◆ **Exercise details**
Leave out the pictures and transcribe the rest of the records exactly.

Stored data entries
◆ ◆ ◆

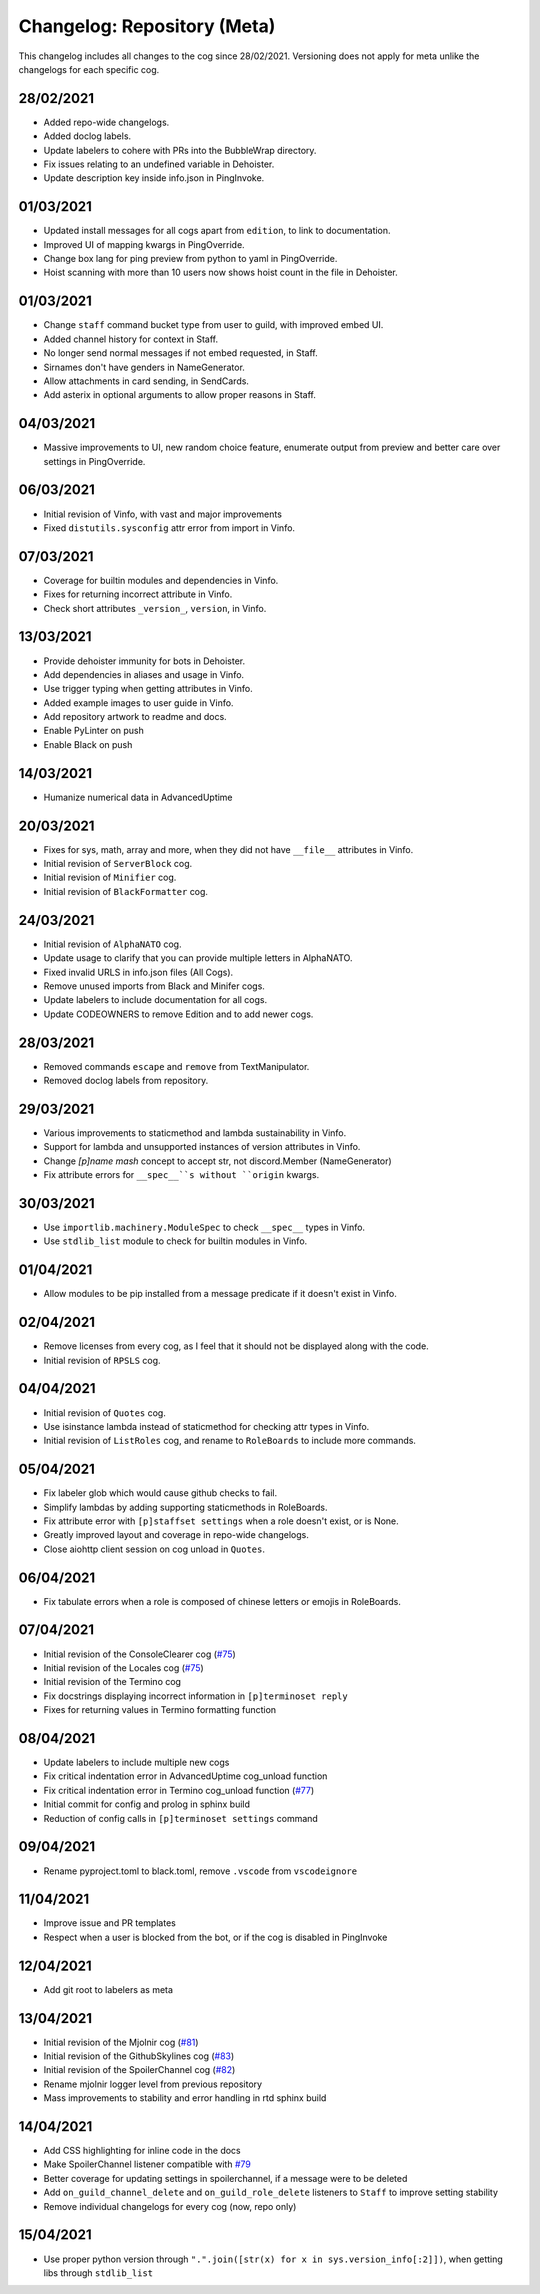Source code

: ============================
Changelog: Repository (Meta)
============================

This changelog includes all changes to the cog since 28/02/2021.
Versioning does not apply for meta unlike the changelogs for each specific cog.

----------
28/02/2021
----------

* Added repo-wide changelogs.
* Added doclog labels.
* Update labelers to cohere with PRs into the BubbleWrap directory.
* Fix issues relating to an undefined variable in Dehoister.
* Update description key inside info.json in PingInvoke.

----------
01/03/2021
----------

* Updated install messages for all cogs apart from ``edition``, to link to documentation.
* Improved UI of mapping kwargs in PingOverride.
* Change box lang for ping preview from python to yaml in PingOverride.
* Hoist scanning with more than 10 users now shows hoist count in the file in Dehoister.

----------
01/03/2021
----------

* Change ``staff`` command bucket type from user to guild, with improved embed UI.
* Added channel history for context in Staff.
* No longer send normal messages if not embed requested, in Staff.
* Sirnames don't have genders in NameGenerator.
* Allow attachments in card sending, in SendCards.
* Add asterix in optional arguments to allow proper reasons in Staff.

----------
04/03/2021
----------

* Massive improvements to UI, new random choice feature, enumerate output from preview and better care over settings in PingOverride.

----------
06/03/2021
----------

* Initial revision of Vinfo, with vast and major improvements
* Fixed ``distutils.sysconfig`` attr error from import in Vinfo.

----------
07/03/2021
----------

* Coverage for builtin modules and dependencies in Vinfo.
* Fixes for returning incorrect attribute in Vinfo.
* Check short attributes ``_version_``, ``version``, in Vinfo.

----------
13/03/2021
----------

* Provide dehoister immunity for bots in Dehoister.
* Add dependencies in aliases and usage in Vinfo.
* Use trigger typing when getting attributes in Vinfo.
* Added example images to user guide in Vinfo.
* Add repository artwork to readme and docs.
* Enable PyLinter on push
* Enable Black on push

----------
14/03/2021
----------

* Humanize numerical data in AdvancedUptime

----------
20/03/2021
----------

* Fixes for sys, math, array and more, when they did not have ``__file__`` attributes in Vinfo.
* Initial revision of ``ServerBlock`` cog.
* Initial revision of ``Minifier`` cog.
* Initial revision of ``BlackFormatter`` cog.

----------
24/03/2021
----------


* Initial revision of ``AlphaNATO`` cog.
* Update usage to clarify that you can provide multiple letters in AlphaNATO.
* Fixed invalid URLS in info.json files (All Cogs).
* Remove unused imports from Black and Minifer cogs.
* Update labelers to include documentation for all cogs.
* Update CODEOWNERS to remove Edition and to add newer cogs.

----------
28/03/2021
----------

* Removed commands ``escape`` and ``remove`` from TextManipulator.
* Removed doclog labels from repository.

----------
29/03/2021
----------

* Various improvements to staticmethod and lambda sustainability in Vinfo.
* Support for lambda and unsupported instances of version attributes in Vinfo.
* Change `[p]name mash` concept to accept str, not discord.Member (NameGenerator)
* Fix attribute errors for ``__spec__``s without ``origin`` kwargs.

----------
30/03/2021
----------

* Use ``importlib.machinery.ModuleSpec`` to check ``__spec__`` types in Vinfo.
* Use ``stdlib_list`` module to check for builtin modules in Vinfo.

----------
01/04/2021
----------

* Allow modules to be pip installed from a message predicate if it doesn't exist in Vinfo.

----------
02/04/2021
----------

* Remove licenses from every cog, as I feel that it should not be displayed along with the code.
* Initial revision of ``RPSLS`` cog.

----------
04/04/2021
----------

* Initial revision of ``Quotes`` cog.
* Use isinstance lambda instead of staticmethod for checking attr types in Vinfo.
* Initial revision of ``ListRoles`` cog, and rename to ``RoleBoards`` to include more commands.

----------
05/04/2021
----------

* Fix labeler glob which would cause github checks to fail.
* Simplify lambdas by adding supporting staticmethods in RoleBoards.
* Fix attribute error with ``[p]staffset settings`` when a role doesn't exist, or is None.
* Greatly improved layout and coverage in repo-wide changelogs.
* Close aiohttp client session on cog unload in ``Quotes``.

----------
06/04/2021
----------

* Fix tabulate errors when a role is composed of chinese letters or emojis in RoleBoards.

----------
07/04/2021
----------

* Initial revision of the ConsoleClearer cog (`#75 <https://github.com/Kreusada/Kreusada-Cogs/pulls/75>`_)
* Initial revision of the Locales cog (`#75 <https://github.com/Kreusada/Kreusada-Cogs/pulls/75>`_)
* Initial revision of the Termino cog
* Fix docstrings displaying incorrect information in ``[p]terminoset reply``
* Fixes for returning values in Termino formatting function

----------
08/04/2021
----------

* Update labelers to include multiple new cogs
* Fix critical indentation error in AdvancedUptime cog_unload function
* Fix critical indentation error in Termino cog_unload function (`#77 <https://github.com/Kreusada/Kreusada-Cogs/issues/77>`_)
* Initial commit for config and prolog in sphinx build
* Reduction of config calls in ``[p]terminoset settings`` command

----------
09/04/2021
----------

* Rename pyproject.toml to black.toml, remove ``.vscode`` from ``vscodeignore``

----------
11/04/2021
----------

* Improve issue and PR templates
* Respect when a user is blocked from the bot, or if the cog is disabled in PingInvoke

----------
12/04/2021
----------

* Add git root to labelers as meta

----------
13/04/2021
----------

* Initial revision of the Mjolnir cog (`#81 <https://github.com/Kreusada/Kreusada-Cogs/pulls/81>`_)
* Initial revision of the GithubSkylines cog (`#83 <https://github.com/Kreusada/Kreusada-Cogs/pulls/83>`_)
* Initial revision of the SpoilerChannel cog (`#82 <https://github.com/Kreusada/Kreusada-Cogs/pulls/82>`_)
* Rename mjolnir logger level from previous repository
* Mass improvements to stability and error handling in rtd sphinx build

----------
14/04/2021
----------

* Add CSS highlighting for inline code in the docs
* Make SpoilerChannel listener compatible with `#79 <https://github.com/Kreusada/Kreusada-Cogs/issues/79>`_
* Better coverage for updating settings in spoilerchannel, if a message were to be deleted
* Add ``on_guild_channel_delete`` and ``on_guild_role_delete`` listeners to ``Staff`` to improve setting stability
* Remove individual changelogs for every cog (now, repo only)

----------
15/04/2021
----------

* Use proper python version through ``".".join([str(x) for x in sys.version_info[:2]])``, when getting libs through ``stdlib_list``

◆ ◆ ◆

◆ **Your response**
Source code

: ============================
Changelog: Repository (Meta)
============================

This changelog includes all changes to the cog since 28/02/2021.
Versioning does not apply for meta unlike the changelogs for each specific cog.

----------
28/02/2021
----------

* Added repo-wide changelogs.
* Added doclog labels.
* Update labelers to cohere with PRs into the BubbleWrap directory.
* Fix issues relating to an undefined variable in Dehoister.
* Update description key inside info.json in PingInvoke.

----------
01/03/2021
----------

* Updated install messages for all cogs apart from ``edition``, to link to documentation.
* Improved UI of mapping kwargs in PingOverride.
* Change box lang for ping preview from python to yaml in PingOverride.
* Hoist scanning with more than 10 users now shows hoist count in the file in Dehoister.

----------
01/03/2021
----------

* Change ``staff`` command bucket type from user to guild, with improved embed UI.
* Added channel history for context in Staff.
* No longer send normal messages if not embed requested, in Staff.
* Sirnames don't have genders in NameGenerator.
* Allow attachments in card sending, in SendCards.
* Add asterix in optional arguments to allow proper reasons in Staff.

----------
04/03/2021
----------

* Massive improvements to UI, new random choice feature, enumerate output from preview and better care over settings in PingOverride.

----------
06/03/2021
----------

* Initial revision of Vinfo, with vast and major improvements
* Fixed ``distutils.sysconfig`` attr error from import in Vinfo.

----------
07/03/2021
----------

* Coverage for builtin modules and dependencies in Vinfo.
* Fixes for returning incorrect attribute in Vinfo.
* Check short attributes ``_version_``, ``version``, in Vinfo.

----------
13/03/2021
----------

* Provide dehoister immunity for bots in Dehoister.
* Add dependencies in aliases and usage in Vinfo.
* Use trigger typing when getting attributes in Vinfo.
* Added example images to user guide in Vinfo.
* Add repository artwork to readme and docs.
* Enable PyLinter on push
* Enable Black on push

----------
14/03/2021
----------

* Humanize numerical data in AdvancedUptime

----------
20/03/2021
----------

* Fixes for sys, math, array and more, when they did not have ``__file__`` attributes in Vinfo.
* Initial revision of ``ServerBlock`` cog.
* Initial revision of ``Minifier`` cog.
* Initial revision of ``BlackFormatter`` cog.

----------
24/03/2021
----------


* Initial revision of ``AlphaNATO`` cog.
* Update usage to clarify that you can provide multiple letters in AlphaNATO.
* Fixed invalid URLS in info.json files (All Cogs).
* Remove unused imports from Black and Minifer cogs.
* Update labelers to include documentation for all cogs.
* Update CODEOWNERS to remove Edition and to add newer cogs.

----------
28/03/2021
----------

* Removed commands ``escape`` and ``remove`` from TextManipulator.
* Removed doclog labels from repository.

----------
29/03/2021
----------

* Various improvements to staticmethod and lambda sustainability in Vinfo.
* Support for lambda and unsupported instances of version attributes in Vinfo.
* Change `[p]name mash` concept to accept str, not discord.Member (NameGenerator)
* Fix attribute errors for ``__spec__``s without ``origin`` kwargs.

----------
30/03/2021
----------

* Use ``importlib.machinery.ModuleSpec`` to check ``__spec__`` types in Vinfo.
* Use ``stdlib_list`` module to check for builtin modules in Vinfo.

----------
01/04/2021
----------

* Allow modules to be pip installed from a message predicate if it doesn't exist in Vinfo.

----------
02/04/2021
----------

* Remove licenses from every cog, as I feel that it should not be displayed along with the code.
* Initial revision of ``RPSLS`` cog.

----------
04/04/2021
----------

* Initial revision of ``Quotes`` cog.
* Use isinstance lambda instead of staticmethod for checking attr types in Vinfo.
* Initial revision of ``ListRoles`` cog, and rename to ``RoleBoards`` to include more commands.

----------
05/04/2021
----------

* Fix labeler glob which would cause github checks to fail.
* Simplify lambdas by adding supporting staticmethods in RoleBoards.
* Fix attribute error with ``[p]staffset settings`` when a role doesn't exist, or is None.
* Greatly improved layout and coverage in repo-wide changelogs.
* Close aiohttp client session on cog unload in ``Quotes``.

----------
06/04/2021
----------

* Fix tabulate errors when a role is composed of chinese letters or emojis in RoleBoards.

----------
07/04/2021
----------

* Initial revision of the ConsoleClearer cog (`#75 <https://github.com/Kreusada/Kreusada-Cogs/pulls/75>`_)
* Initial revision of the Locales cog (`#75 <https://github.com/Kreusada/Kreusada-Cogs/pulls/75>`_)
* Initial revision of the Termino cog
* Fix docstrings displaying incorrect information in ``[p]terminoset reply``
* Fixes for returning values in Termino formatting function

----------
08/04/2021
----------

* Update labelers to include multiple new cogs
* Fix critical indentation error in AdvancedUptime cog_unload function
* Fix critical indentation error in Termino cog_unload function (`#77 <https://github.com/Kreusada/Kreusada-Cogs/issues/77>`_)
* Initial commit for config and prolog in sphinx build
* Reduction of config calls in ``[p]terminoset settings`` command

----------
09/04/2021
----------

* Rename pyproject.toml to black.toml, remove ``.vscode`` from ``vscodeignore``

----------
11/04/2021
----------

* Improve issue and PR templates
* Respect when a user is blocked from the bot, or if the cog is disabled in PingInvoke

----------
12/04/2021
----------

* Add git root to labelers as meta

----------
13/04/2021
----------

* Initial revision of the Mjolnir cog (`#81 <https://github.com/Kreusada/Kreusada-Cogs/pulls/81>`_)
* Initial revision of the GithubSkylines cog (`#83 <https://github.com/Kreusada/Kreusada-Cogs/pulls/83>`_)
* Initial revision of the SpoilerChannel cog (`#82 <https://github.com/Kreusada/Kreusada-Cogs/pulls/82>`_)
* Rename mjolnir logger level from previous repository
* Mass improvements to stability and error handling in rtd sphinx build

----------
14/04/2021
----------

* Add CSS highlighting for inline code in the docs
* Make SpoilerChannel listener compatible with `#79 <https://github.com/Kreusada/Kreusada-Cogs/issues/79>`_
* Better coverage for updating settings in spoilerchannel, if a message were to be deleted
* Add ``on_guild_channel_delete`` and ``on_guild_role_delete`` listeners to ``Staff`` to improve setting stability
* Remove individual changelogs for every cog (now, repo only)

----------
15/04/2021
----------

* Use proper python version through ``".".join([str(x) for x in sys.version_info[:2]])``, when getting libs through ``stdlib_list``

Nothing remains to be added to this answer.